Is there an example of an inner product space $V$ and a dense subspace $D$ whose codimension is $1$?
In other words, there exists $z\in V$ such that every element of $V$ can be written in the form $e+\lambda z$ for some $e\in E$ and some scalar $\lambda$.
As Kavi Rama Murthy says in the comments, "Every infinte dimensional inner product space has a discontinuous linear functional f and the kernel of such a functional is dense and has codimension 1".
I would like to add a proof of the fact that every infinite dimensional normed space (in general) has an unbounded linear functional.
The kernel of a linear functional on a Banach space is either closed or dense: the kernel is closed if-f the functional is bounded. The kernel is dense if-f the functional is unbounded, see this post.

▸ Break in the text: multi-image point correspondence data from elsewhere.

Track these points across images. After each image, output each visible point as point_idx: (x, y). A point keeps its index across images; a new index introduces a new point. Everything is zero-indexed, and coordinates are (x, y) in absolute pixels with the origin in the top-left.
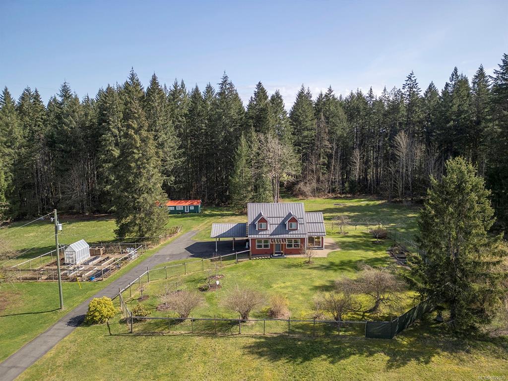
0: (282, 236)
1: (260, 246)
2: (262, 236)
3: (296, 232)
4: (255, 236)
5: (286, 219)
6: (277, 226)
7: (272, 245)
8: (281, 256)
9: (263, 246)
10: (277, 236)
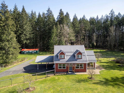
0: (73, 62)
1: (60, 67)
2: (62, 62)
3: (81, 60)
4: (58, 62)
5: (75, 53)
6: (70, 57)
7: (67, 67)
8: (73, 73)
9: (62, 67)
10: (70, 62)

So let $X$ be a normed space with infinite dimension. Take $\{x_n\}$ a linearly independent subset of $X$ (which is possible, since $X$ has infinite dimension) and extend it to a Hamel basis of $X$, say $\{x_n\}_{n=1}^\infty\cup Z$, where $Z\subset X\setminus(\{x_n\}_{n=1}^\infty)$. We define a functional on the basis and we extend it linearly on all $X$. We simply set $f(x_n)=n\cdot\|x_n\|$ and $f(z)=0$ for all $z\in Z$. Note that $f$ cannot be bounded: if $|f(x)|\leq c\|x\|$ for all $x\in X$ for some $c>0$, then $n\|x_n\|\leq c\|x_n\|$ for all $n$, which is impossible since $\mathbb{N}$ has no upper bound.